» **TEXT TO READ**:
# The weirdest intro's you've ever seen?



## christianarchy (Feb 14, 2010)

(It's impossible to search for this because of all the introductions, let me know if there's already a thread).

A certain recent introduction that will go unreferenced made me laugh quite a bit because of its absurdity.

I have only been here a couple months, though, and only read about half the introductions. *Are there any really weird/dumb/funny intro's I've missed?*

I'm half expecting someone to link me back to mine...I only mention this because now if someone did that, it wouldn't be too original haha.

-Christopher


----------



## Wolfeyes (Feb 14, 2010)

On a car forum, one guy led off with not his relevant interests, like what types of cars he likes, he leads off with his fetishes. Namely feet, pregnant women, and furries.


----------



## whaleofashrimp (Feb 14, 2010)

my kind of intro


----------



## TheonetheycallBren (Mar 1, 2018)

» **DATASET EXCERPT**:

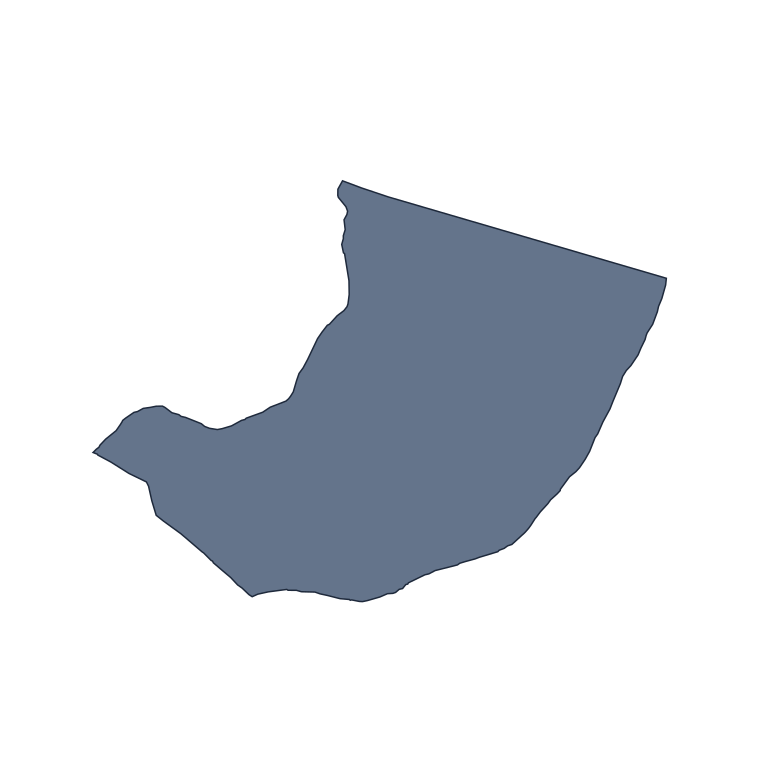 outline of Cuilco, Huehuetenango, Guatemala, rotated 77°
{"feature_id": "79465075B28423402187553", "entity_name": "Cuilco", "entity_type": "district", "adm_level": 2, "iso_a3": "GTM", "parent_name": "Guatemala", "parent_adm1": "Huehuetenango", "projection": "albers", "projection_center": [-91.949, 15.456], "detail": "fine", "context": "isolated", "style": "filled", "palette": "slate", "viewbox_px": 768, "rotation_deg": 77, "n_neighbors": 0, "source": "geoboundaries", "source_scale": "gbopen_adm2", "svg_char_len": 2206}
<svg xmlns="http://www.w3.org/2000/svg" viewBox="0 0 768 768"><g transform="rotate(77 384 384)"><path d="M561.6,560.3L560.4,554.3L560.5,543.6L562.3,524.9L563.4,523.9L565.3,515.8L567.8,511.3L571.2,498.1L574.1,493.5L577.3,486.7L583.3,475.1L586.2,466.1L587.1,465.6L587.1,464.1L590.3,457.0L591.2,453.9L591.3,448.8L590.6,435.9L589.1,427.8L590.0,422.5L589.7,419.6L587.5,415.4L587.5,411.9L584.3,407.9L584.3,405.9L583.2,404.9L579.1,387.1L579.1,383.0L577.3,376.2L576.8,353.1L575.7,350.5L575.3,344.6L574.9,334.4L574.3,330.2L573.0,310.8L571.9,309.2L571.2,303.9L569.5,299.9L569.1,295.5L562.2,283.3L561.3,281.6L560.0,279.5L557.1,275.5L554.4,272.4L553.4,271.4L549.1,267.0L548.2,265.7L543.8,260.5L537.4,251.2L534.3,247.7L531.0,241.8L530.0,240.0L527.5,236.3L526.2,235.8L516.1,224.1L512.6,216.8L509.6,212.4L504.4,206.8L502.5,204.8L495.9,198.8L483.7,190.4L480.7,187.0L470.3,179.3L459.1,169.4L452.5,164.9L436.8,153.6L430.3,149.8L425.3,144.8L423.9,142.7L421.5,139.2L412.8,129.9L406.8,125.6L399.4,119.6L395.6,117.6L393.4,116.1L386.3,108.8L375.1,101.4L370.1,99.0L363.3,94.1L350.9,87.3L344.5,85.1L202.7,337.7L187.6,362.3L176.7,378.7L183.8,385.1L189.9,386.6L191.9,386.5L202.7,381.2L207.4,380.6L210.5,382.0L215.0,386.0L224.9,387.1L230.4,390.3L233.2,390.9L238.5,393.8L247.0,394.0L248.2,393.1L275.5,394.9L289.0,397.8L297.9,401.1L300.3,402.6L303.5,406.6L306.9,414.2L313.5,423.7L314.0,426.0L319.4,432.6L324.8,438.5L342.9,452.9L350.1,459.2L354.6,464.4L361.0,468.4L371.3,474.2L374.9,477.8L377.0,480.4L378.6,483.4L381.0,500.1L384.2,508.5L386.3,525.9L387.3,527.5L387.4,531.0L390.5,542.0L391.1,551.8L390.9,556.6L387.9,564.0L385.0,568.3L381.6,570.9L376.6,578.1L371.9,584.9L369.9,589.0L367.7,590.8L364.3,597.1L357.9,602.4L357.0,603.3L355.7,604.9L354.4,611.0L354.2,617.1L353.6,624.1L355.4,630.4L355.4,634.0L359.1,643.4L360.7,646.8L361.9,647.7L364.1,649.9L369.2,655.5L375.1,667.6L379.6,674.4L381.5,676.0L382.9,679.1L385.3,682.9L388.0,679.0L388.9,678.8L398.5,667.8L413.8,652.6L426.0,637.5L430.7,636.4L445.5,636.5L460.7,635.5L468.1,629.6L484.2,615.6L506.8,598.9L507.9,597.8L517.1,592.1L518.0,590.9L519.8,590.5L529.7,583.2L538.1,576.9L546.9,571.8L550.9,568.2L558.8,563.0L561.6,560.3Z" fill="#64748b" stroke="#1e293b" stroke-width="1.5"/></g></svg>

» **TASK REQUIREMENTS**:
1 - In the forum thread about strange introductions, on what kind of forum did the introduction that Wolfeyes describes appear?
2 - List the username of every poster in the forum thread about strange introductions.
Rely only on the forum thread about strange introductions.

» **EXPECTED ANSWERS**:
1 - A car forum.

2 - christianarchy, Wolfeyes, whaleofashrimp, TheonetheycallBren